• Aufgabe: Erklären Sie bitte in ein bis drei Sätzen, warum Krankenhäuser laut dem Seitenauszug gezwungen sind, wirtschaftlich zu arbeiten.

• Seitenauszug:
Was für einen Impuls zu Beispiel?

Den Konzerngedanken, den Gemeinschaftsgedanken zwischen den Standorten zu stärken. Ich habe die Zentralisierung unter dem Dach der MGLG vorangetrieben. Heute gibt es zum Beispiel nur noch eine IT- und Personalabteilung in Zittau mit einer schlagkräftigen Mannschaft für alle drei Standorte. Oder beim Einkauf, wo wir Mitglied in einer Einkaufsgemeinschaft mit mehreren Hundert Krankenhäusern sind. Das setzt Standardisierungen und Zentralisierungen voraus und hat dadurch Auswirkungen auf die Einkaufspreise, die man erzielt, und damit auf die Kosten. Wir selber sind viel zu klein und könnten niemals mit der Industrie auf Augenhöhe verhandeln.

Stichwort Kosten und Einsparungen. Aller Voraussicht nach wird der Staat Sie - und viele andere Krankenhäuser - zwingen, die Bettenzahl zu reduzieren. Wie weit sind die Vorbereitungen?

Es gibt noch keine speziellen Vorbereitungen. Aber ich habe eine klare Meinung dazu: Wir geben in den Krankenhäusern die Mittel der Beitragszahler aus. Deshalb sind auch Krankenhäuser per Gesetz existenziell gezwungen, wirtschaftlich zu arbeiten. Heute haben unsere Ärzte eine größere Behandlungsbreite mehr als vor Jahren, die Medizintechnik kann mehr, die Komplexität in den Behandlungen hat zugenommen. Das alles kostet auf der einen Seite Geld, sehr viel Geld. Demgegenüber verzeichnen wir in unseren drei Krankenhausstandorten in den letzten Jahren auch Fallzahlrückgänge und haben damit auf der anderen Seite teilweise nur noch durchschnittliche Auslastungen von 70 Prozent. Die Belegungsnorm sind 85 Prozent. Wir sprechen also immer von leeren Betten, die reduziert werden sollen.

• Übungsdaten:
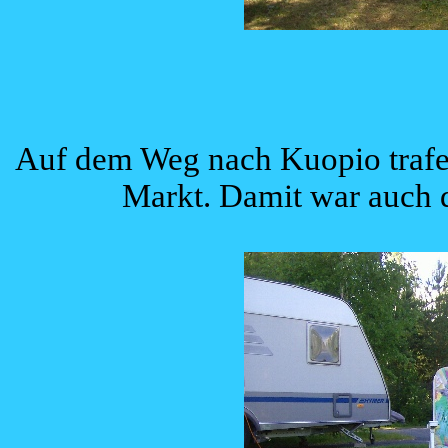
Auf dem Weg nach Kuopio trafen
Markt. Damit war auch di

* * *

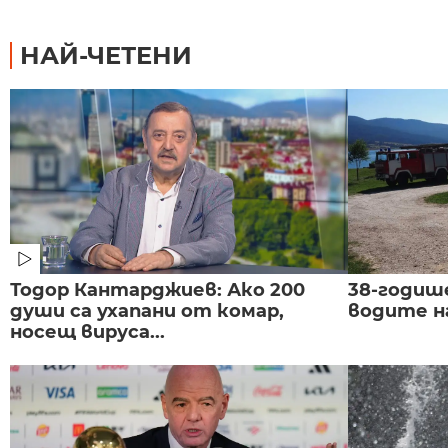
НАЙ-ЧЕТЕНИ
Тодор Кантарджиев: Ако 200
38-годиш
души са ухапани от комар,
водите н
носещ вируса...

---

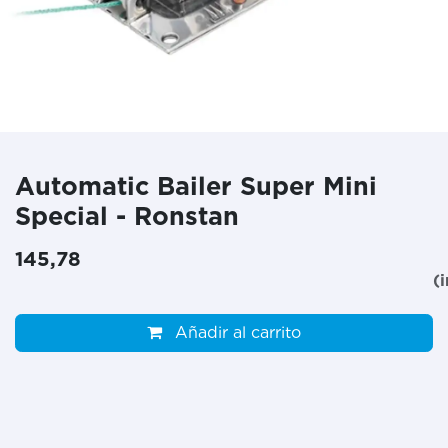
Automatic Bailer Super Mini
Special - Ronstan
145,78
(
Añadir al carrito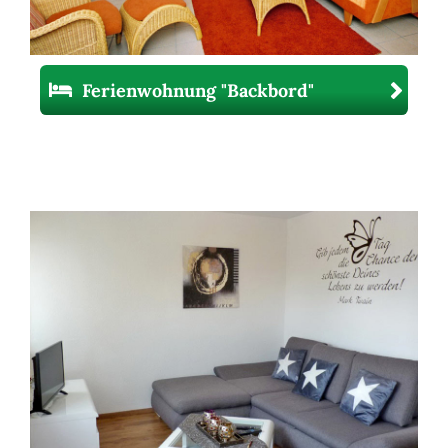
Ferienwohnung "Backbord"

• Antwort: In den Krankenhäusern werden die Mittel der Beitragszahler ausgegeben. Deshalb sind Krankenhäuser per Gesetz existenziell gezwungen, wirtschaftlich zu arbeiten.